• **Short exercise**
Return each of the lines below word for word, but leave the pictures out of your answer.

• **Extracted material**
start

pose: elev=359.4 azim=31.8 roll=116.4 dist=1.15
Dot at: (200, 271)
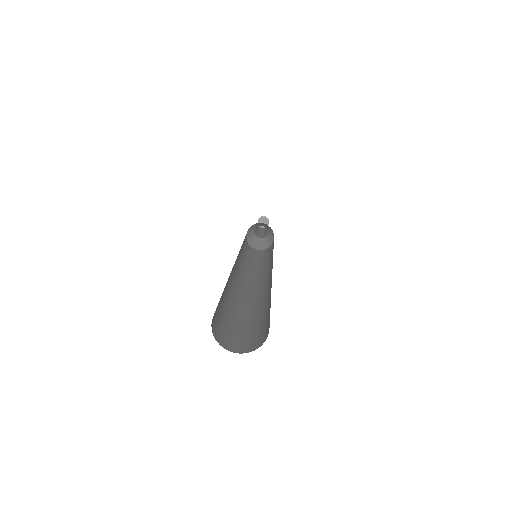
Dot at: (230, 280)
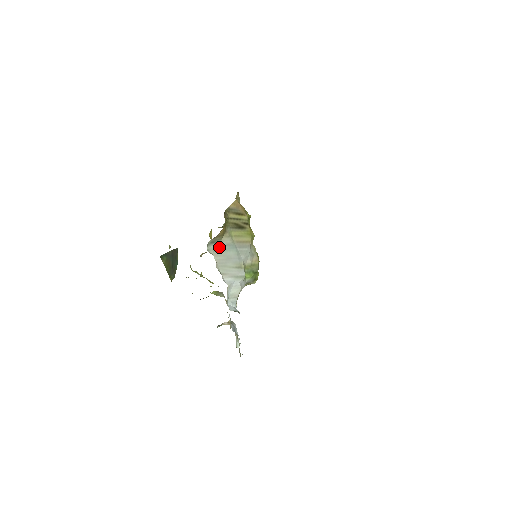
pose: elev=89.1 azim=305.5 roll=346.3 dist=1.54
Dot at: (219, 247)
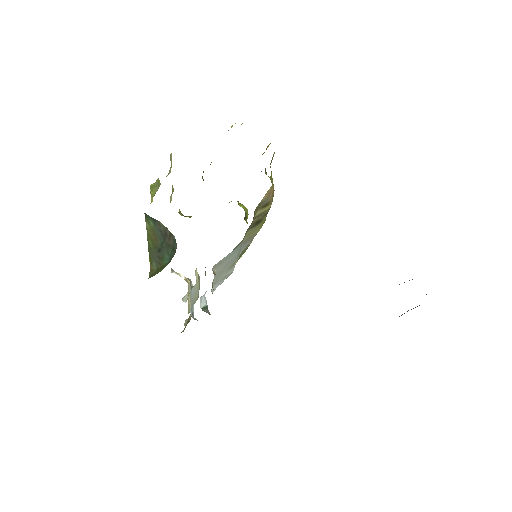
Dot at: (226, 257)
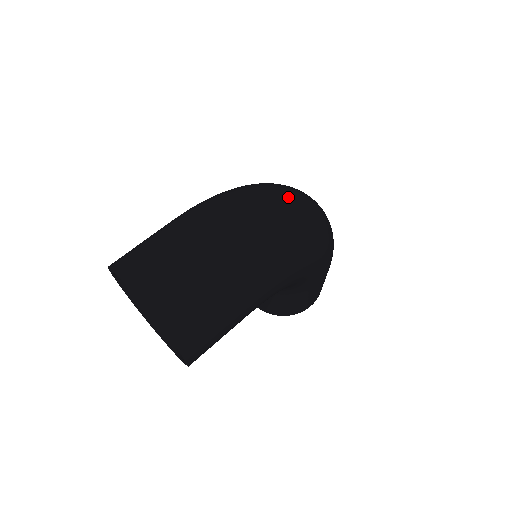
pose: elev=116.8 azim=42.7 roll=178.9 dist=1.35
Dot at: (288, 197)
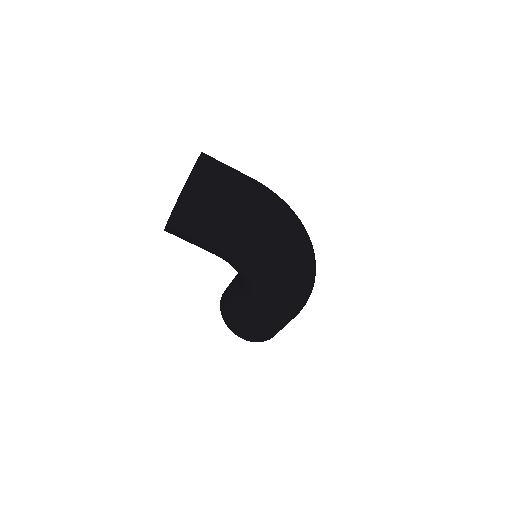
Dot at: (305, 239)
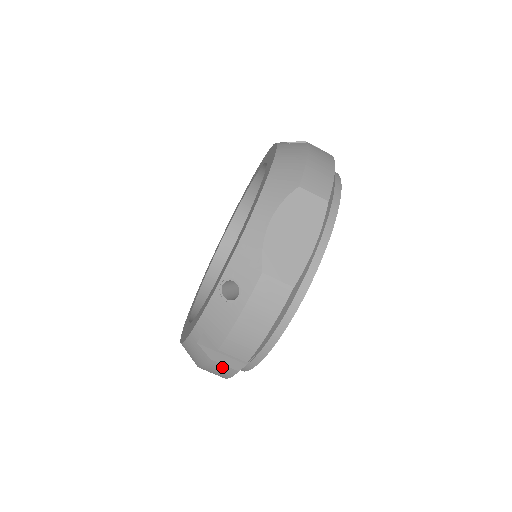
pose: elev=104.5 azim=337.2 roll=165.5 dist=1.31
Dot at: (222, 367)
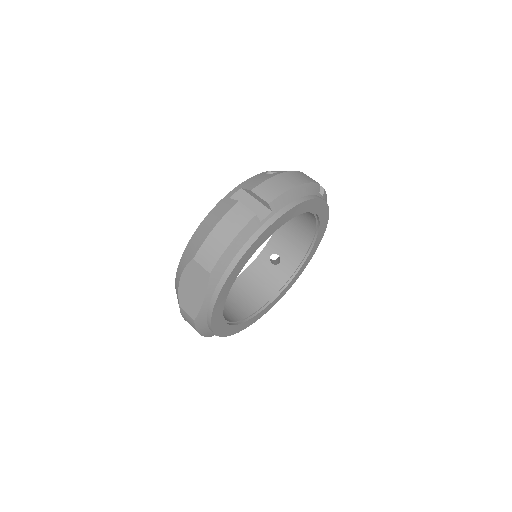
Dot at: occluded
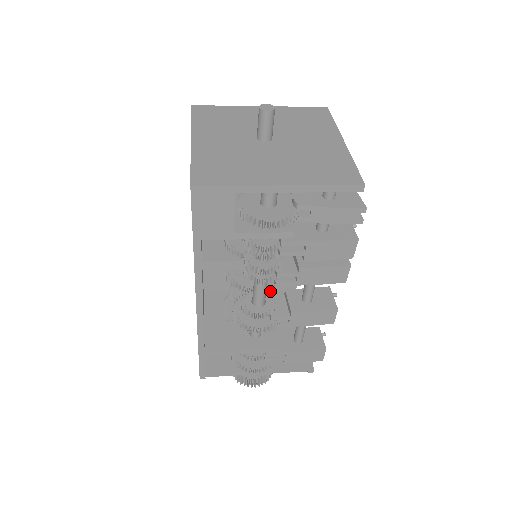
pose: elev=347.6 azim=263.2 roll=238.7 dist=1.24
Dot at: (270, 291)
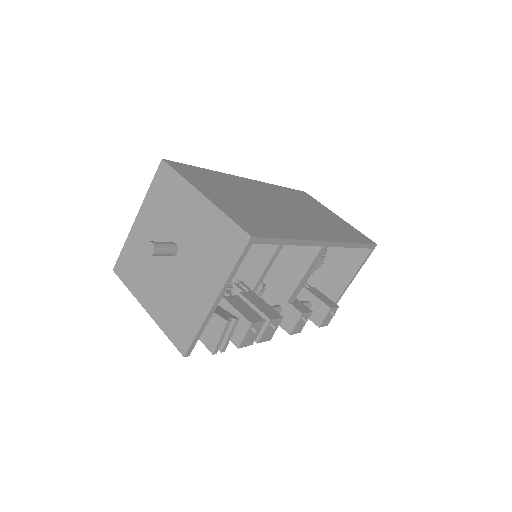
Dot at: occluded
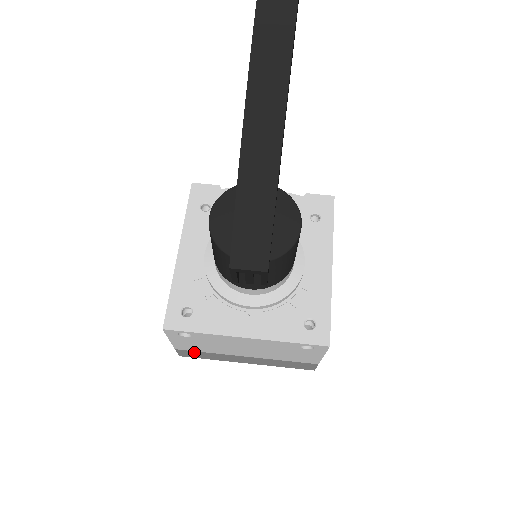
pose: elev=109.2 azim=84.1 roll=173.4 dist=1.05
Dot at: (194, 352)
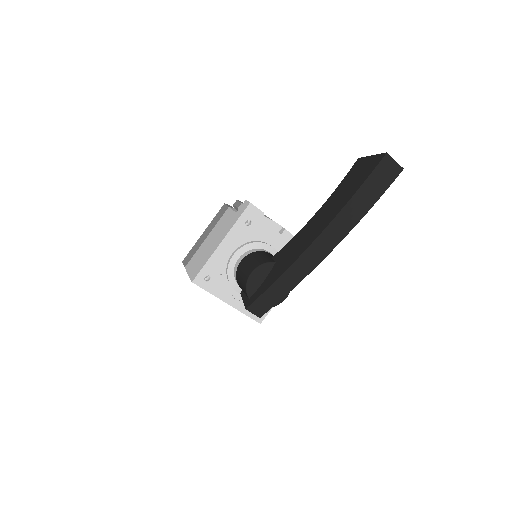
Dot at: occluded
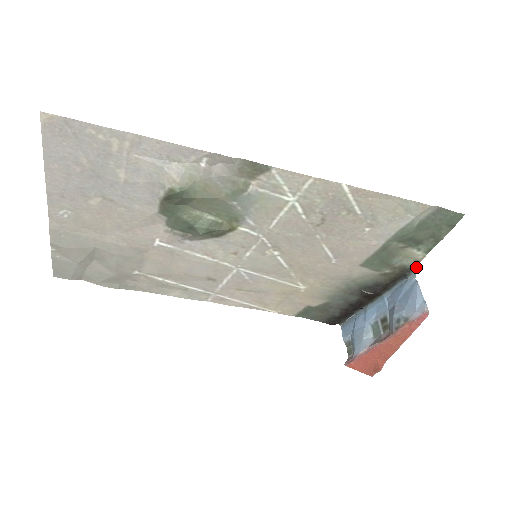
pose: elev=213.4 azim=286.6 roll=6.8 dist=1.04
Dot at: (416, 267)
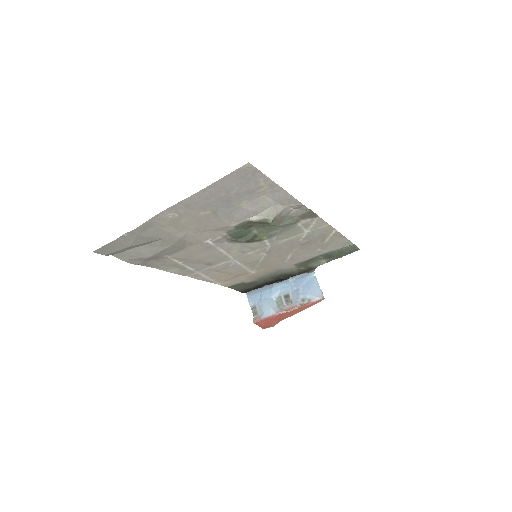
Dot at: occluded
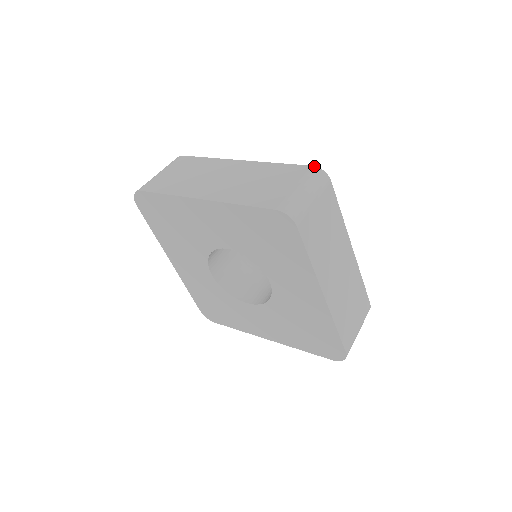
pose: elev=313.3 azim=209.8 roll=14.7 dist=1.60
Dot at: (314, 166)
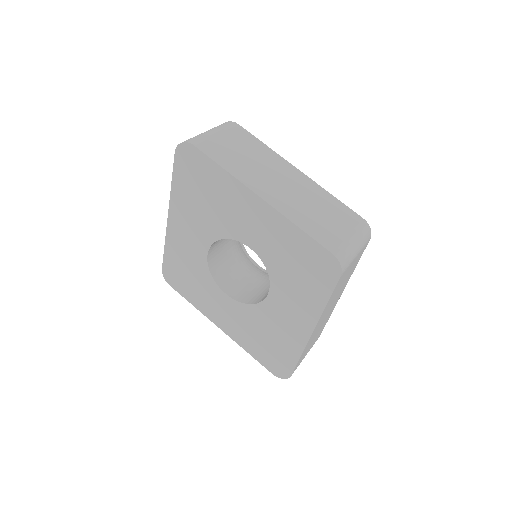
Dot at: (365, 220)
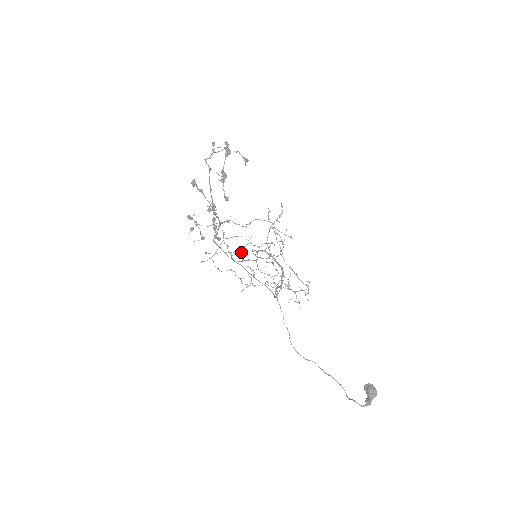
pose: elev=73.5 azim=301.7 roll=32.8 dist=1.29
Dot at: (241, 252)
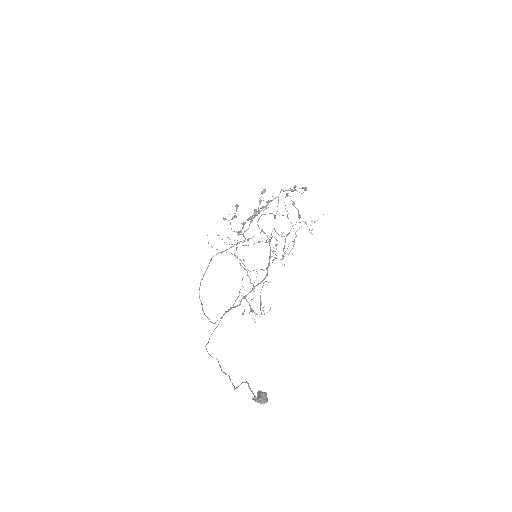
Dot at: occluded
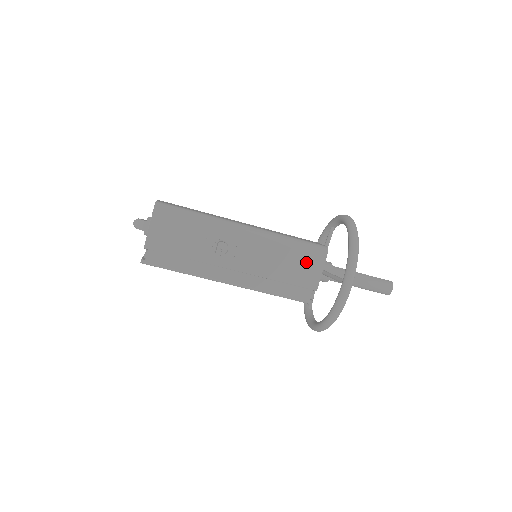
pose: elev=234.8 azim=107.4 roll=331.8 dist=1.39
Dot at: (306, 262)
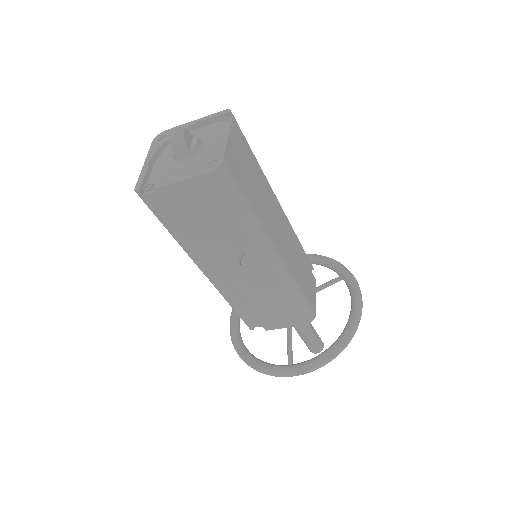
Dot at: (285, 315)
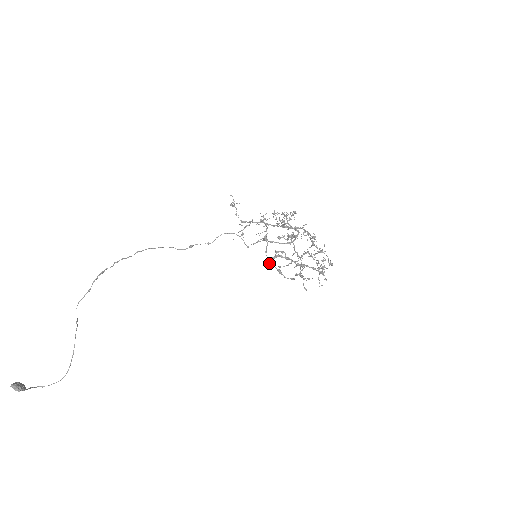
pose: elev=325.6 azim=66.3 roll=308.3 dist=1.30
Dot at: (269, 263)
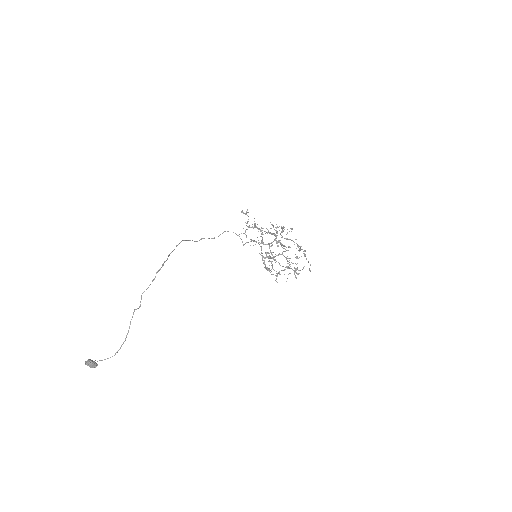
Dot at: (263, 262)
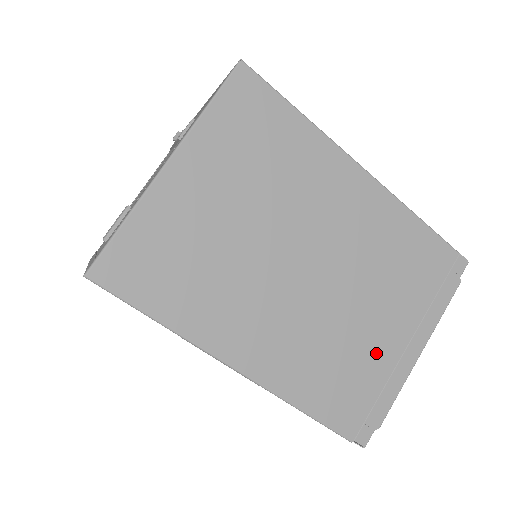
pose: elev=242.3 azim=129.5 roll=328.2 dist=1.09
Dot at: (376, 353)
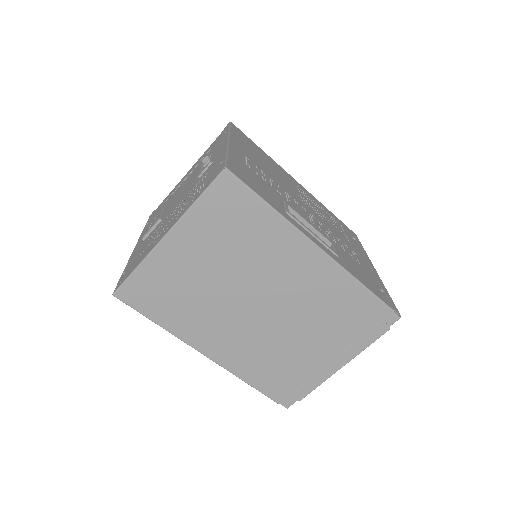
Dot at: (306, 362)
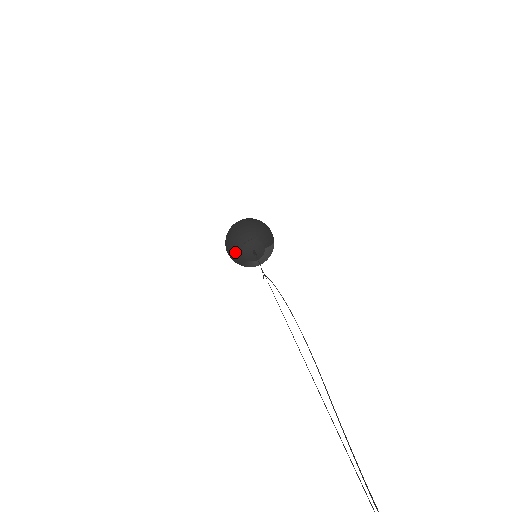
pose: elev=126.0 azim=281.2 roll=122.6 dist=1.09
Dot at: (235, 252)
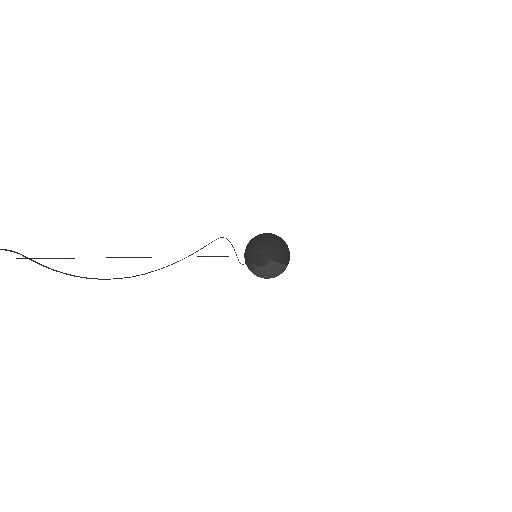
Dot at: (248, 250)
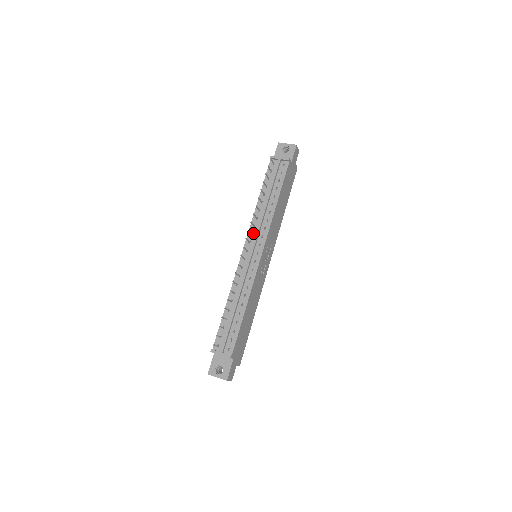
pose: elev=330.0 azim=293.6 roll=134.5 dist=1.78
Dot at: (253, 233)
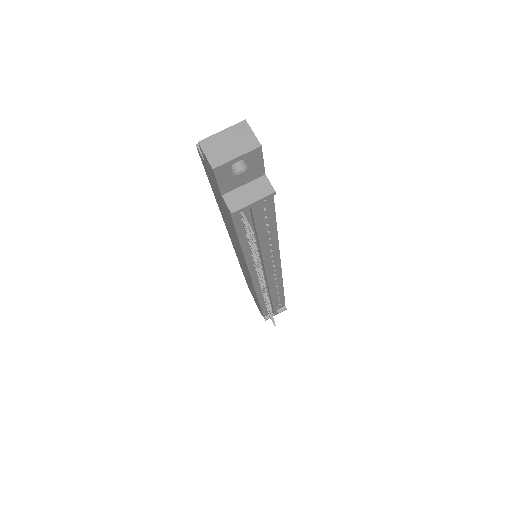
Dot at: occluded
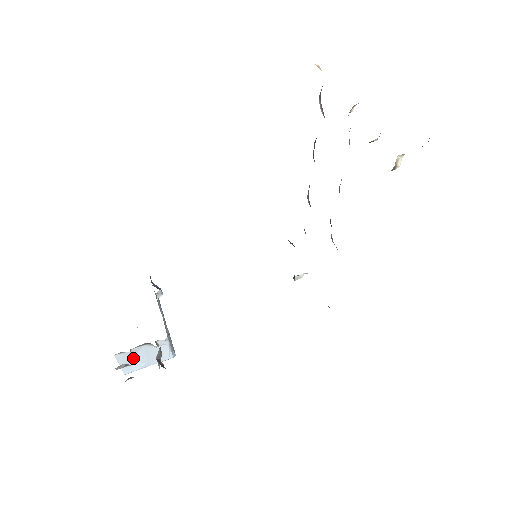
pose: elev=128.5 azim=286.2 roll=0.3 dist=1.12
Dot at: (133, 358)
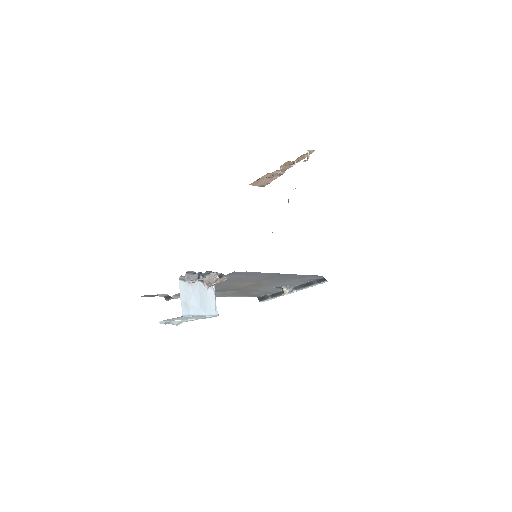
Dot at: (190, 296)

end

• **Expected answer**
pose: elev=359.4 azim=31.8 roll=116.4 dist=1.15
Dot at: (200, 271)
Dot at: (230, 280)
pose: elev=89.1 azim=305.5 roll=346.3 dist=1.54
Dot at: (219, 247)
Dot at: (226, 257)
pose: elev=116.8 azim=42.7 roll=178.9 dist=1.35
Dot at: (288, 197)
Dot at: (305, 239)
pose: elev=104.5 azim=337.2 roll=165.5 dist=1.31
Dot at: (222, 367)
Dot at: occluded
pose: elev=347.6 azim=263.2 roll=238.7 dist=1.24
Dot at: (270, 291)
Dot at: occluded
pose: elev=109.2 azim=84.1 roll=173.4 dist=1.05
Dot at: (194, 352)
Dot at: occluded
pose: elev=213.4 azim=286.6 roll=6.8 dist=1.04
Dot at: (416, 267)
Dot at: occluded
pose: elev=313.3 azim=209.8 roll=14.7 dist=1.60
Dot at: (314, 166)
Dot at: (365, 220)
pose: elev=73.5 azim=301.7 roll=32.8 dist=1.29
Dot at: (241, 252)
Dot at: occluded
pose: elev=234.8 azim=107.4 roll=331.8 dist=1.39
Dot at: (306, 262)
Dot at: (285, 315)
pose: elev=325.6 azim=66.3 roll=308.3 dist=1.30
Dot at: (269, 263)
Dot at: (263, 262)
pose: elev=242.3 azim=129.5 roll=328.2 dist=1.09
Dot at: (376, 353)
Dot at: (306, 362)
pose: elev=126.0 azim=281.2 roll=122.6 dist=1.09
Dot at: (235, 252)
Dot at: (248, 250)
pose: elev=330.0 azim=293.6 roll=134.5 dist=1.78
Dot at: (253, 233)
Dot at: occluded
pose: elev=128.5 azim=286.2 roll=0.3 dist=1.12
Dot at: (133, 358)
Dot at: (190, 296)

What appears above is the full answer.